Information Pursuit: What query to ask next? Information Pursuit (proposed by Geman & Jedynak, 1996) is a greedy heuristic used in active testing problems where the goal is to select tests (queries in our context) to solve a task (prediction) by carrying out the minimal number of tests on average. IP uses mutual information (MI) between the query answer and the prediction variable to decide which query to select next in the sequence. Unfortunately, computing MI is difficult in high dimensions.
-
In (Chattopadhyay et al., 2022), we propose a generative approach to the algorithm called Generative Information Pursuit, or G-IP. Specifically, we posit a graphical model wherein we assume the query answers to be conditionally independent of each other given the class label Y and some latent variable Z. This conditional independence allows for efficient computation of MI by sampling. The graphical model is learnt from data using Variational Autoencoders and the Unadjusted Langevin algorithm is utilized to carry out inference. Unlike previous approaches, this implementation of IP achieves competitive performance (for the first time) with deep networks (trained by taking all query answers as features) while being interpretable.
-
A drawback of the previous approach was that it relied on learning good generative models from that that allow for tractable inference. However, this is a challenging problem in high dimensions. Notice that, we only require a function that learns to choose the most informative next question and not in the explicit value of the mutual information of that query’s answer about the prediction variable. Using this insight, in (Chattopadhyay et al., 2023), we propose a variational characterization of IP, called Variational Information Pursuit (V-IP). This characterization provides us with a non-convex objective that can be efficiently optimized using stochastic gradients and deep networks without the need of a generative model. V-IP allowed extending our framework to large scale datasets like Cifar-100 and SymCAT-300 (a medical diagnosis dataset), where learning tractable generative models is challenging. Code for V-IP can be found here. Below are a few example runs of the V-IP algorithm for different datasets.

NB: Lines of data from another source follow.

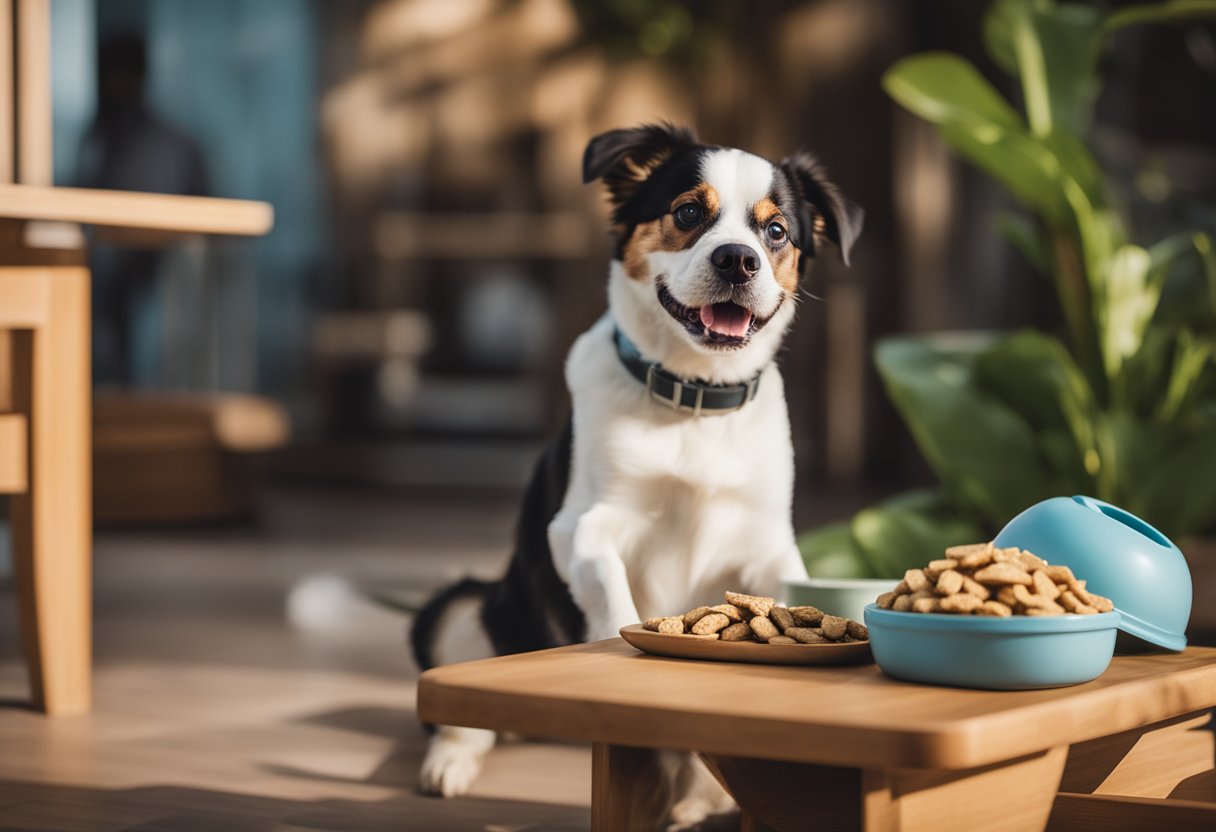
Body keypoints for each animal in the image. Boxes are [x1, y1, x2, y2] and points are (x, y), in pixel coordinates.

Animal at [413, 123, 860, 827]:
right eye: (688, 212)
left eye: (777, 231)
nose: (738, 260)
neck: (694, 401)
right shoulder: (580, 526)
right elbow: (609, 588)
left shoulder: (767, 546)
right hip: (466, 608)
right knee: (462, 714)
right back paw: (450, 763)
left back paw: (696, 799)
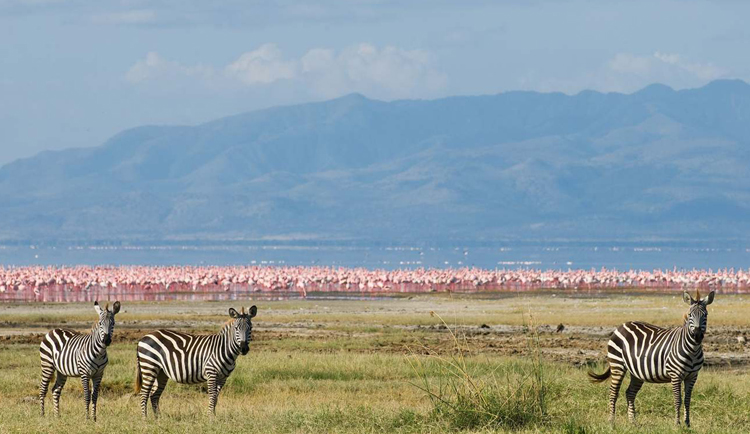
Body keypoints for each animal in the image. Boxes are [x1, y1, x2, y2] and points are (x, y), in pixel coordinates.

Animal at [588, 290, 716, 426]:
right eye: (690, 315)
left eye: (705, 315)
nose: (697, 335)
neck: (693, 350)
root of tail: (622, 325)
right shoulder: (675, 375)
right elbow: (678, 400)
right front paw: (677, 424)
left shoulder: (692, 376)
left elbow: (687, 400)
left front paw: (687, 424)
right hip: (617, 364)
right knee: (613, 392)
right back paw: (611, 422)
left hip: (636, 372)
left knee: (630, 393)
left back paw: (633, 422)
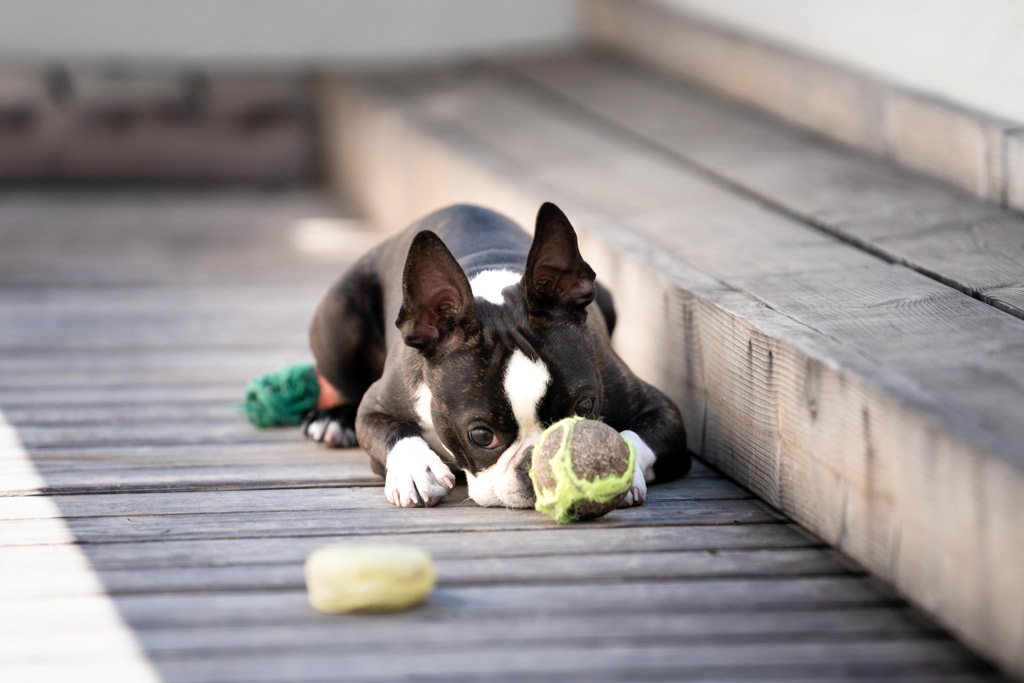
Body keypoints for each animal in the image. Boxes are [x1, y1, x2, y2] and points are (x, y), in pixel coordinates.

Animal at [299, 201, 692, 507]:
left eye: (584, 408)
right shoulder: (377, 405)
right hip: (338, 324)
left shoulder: (660, 409)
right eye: (481, 436)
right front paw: (415, 469)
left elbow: (636, 435)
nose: (540, 463)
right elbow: (389, 429)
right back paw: (333, 418)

Connection with Sparse Coding. In this project, we explore the connections between Information Pursuit (IP) and Orthogonal Matching Pursuit (OMP). Like IP, OMP is a sequential greedy algorithm that is used for sparse coding a given signal in terms of dictionary atoms (columns). In each iteration, OMP selects atoms in order of correlation gain. However, unlike IP, OMP is computationally far more efficient since it only involves vector dot products and matrix projections. In (Chattopadhyay et al., 2023) we prove that OMP is special case of the IP algorithm (upto a normalization factor). Thus, showing, for the first time to the best of our knowledge, that there exists a fundamental connection between these two algorithms that were proposed by two very different communities (the sparse coding community for OMP and the active testing community for IP). Building on this connection, we propose to reformulate the 20Q game in terms of dictionaries of CLIP (a large vision-language model introduced by Radford et al., 2021) embeddings of semantic text concepts and use OMP to sparse-code a given image’s embedding in terms of these text concepts. The result being a computationally simple and competitive classifier (compared to V-IP or G-IP) for making interpretable predictions. Code can be found here.